Playing on the edge of understanding

An amount. How much of something. A little, a lot or somewhere in between. It's all relative. To what you know and have become used to. It could be anything. Suffering, pleasure, possessions, time, money, distance, volume, size and so on.

Comparisons are easy to make. I can quite easily look at what you have done or got and compare that to what I have done or have. "Comparison is the thief of joy" (Eleanor Roosevelt) is a favourite quote. Not much good comes from comparisons but it is pretty common to make them. Maybe that's because comparison is grounded in something shared, something we have or want. That could be experience, a conceptual framework or material objects.

More often than not when I've heard empathy being discussed it's framed from the perspective of empathising with another's suffering. Their misfortune, bad luck, ill health or some other negative experience. Not sure why that is. Is not sharing someone else's joy or commending their success the same thing? The closest I can find to this is the Buddhist practice of Mudita. "...sympathetic, empathetic, unselfish, appreciative, altruistic, or boundless joy – it is joy in the good fortune of others."

It's a bit of a stretch for me to imagine, to conceptualise the experience of something that's sits way outside my sphere of experience. Mental heuristics only go so far. My frame of reference falls short. I see the horror show that is news about Gaza, Ukraine and such like to what effect? I feel angry and sad about it. I cannot though imagine what it feels like to wake up and live that experience every day.

The line is bad. I can't hear you. I end the call. I might try again. The quality of the connection seems outside of my control. My attention moves elsewhere. A marked difference in experience is perhaps a bit like this.
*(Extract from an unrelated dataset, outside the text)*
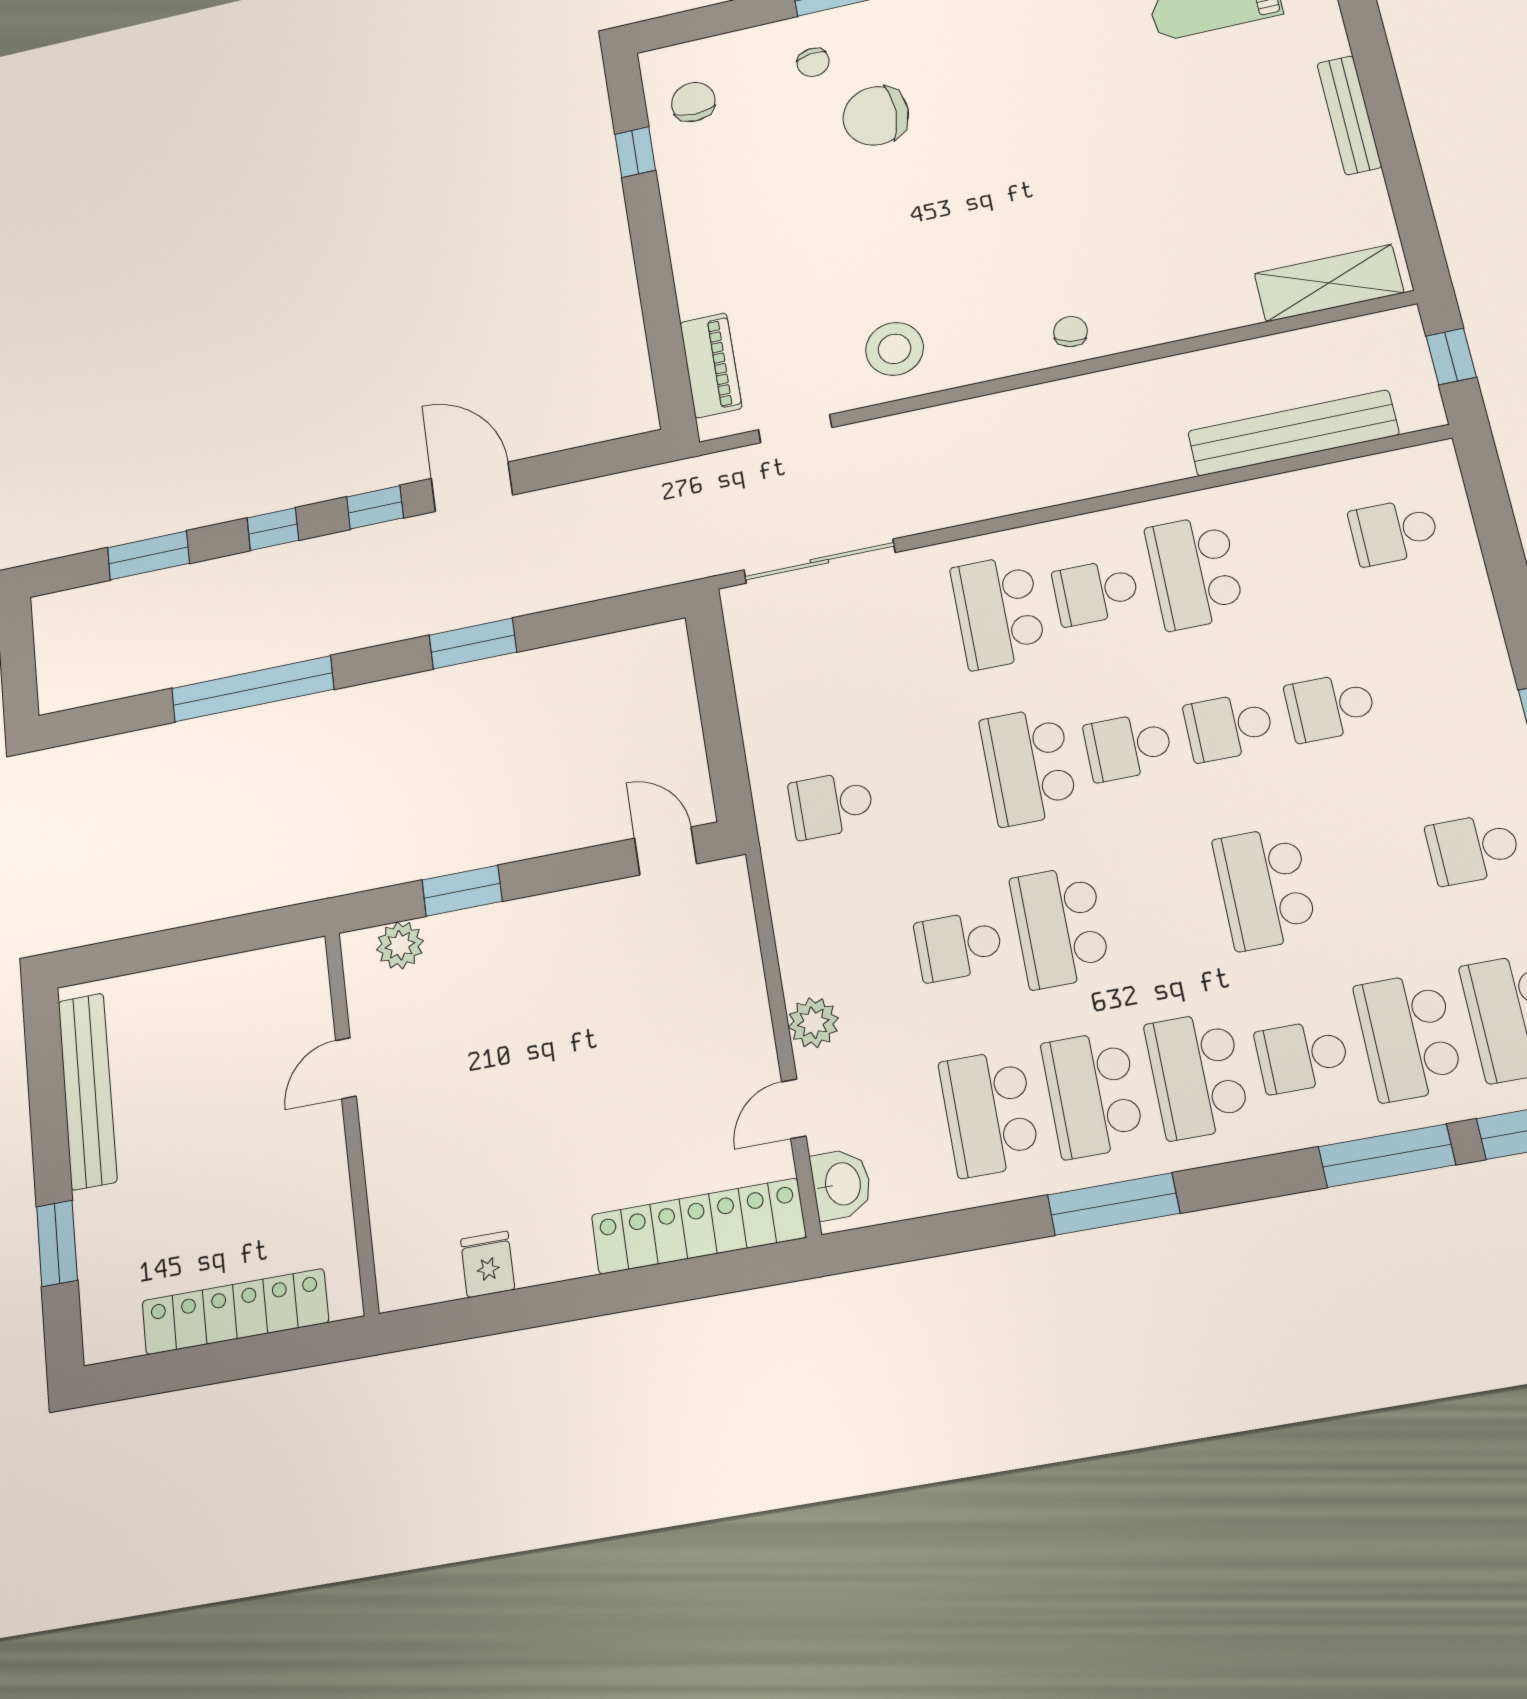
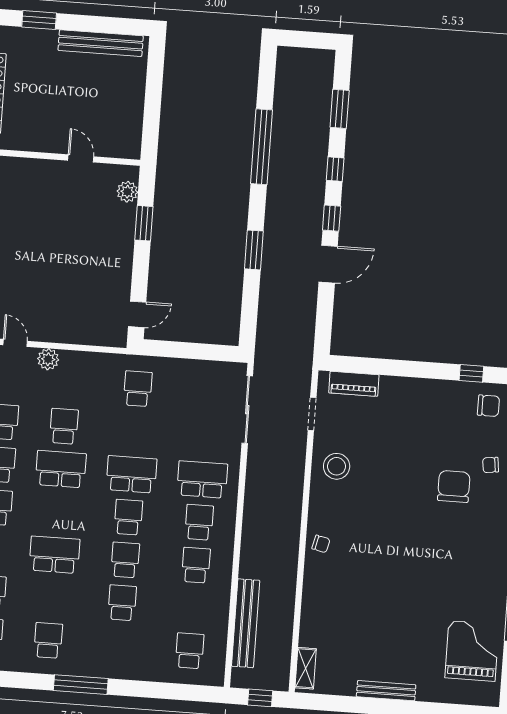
shelving: (1329, 283) -> (306, 668), width x0.67, depth x0.75
school desk: (1194, 572) -> (196, 565), width x0.54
I started writing this to share what often happens when speaking about long distance bike rides. The conversation often does not go much beyond the initial wow response. It could be down to my own conversational skills. I'm no raconteur but neither am I socially inept. It's occurred to me that most who ask, "so how far did you ride?" simply cannot imagine do anything similar so struggle with finding any common source of reference to continue the conversation. These dead end conversations pale into insignificance given the prior examples, however the principle seems the same.

So what can we do differently? How can we respond to something beyond that which we can relate to. Start by acknowledging the limits of our understanding. Be curious, be interested, listen with an open heart, and where it's needed let compassion inform our actions.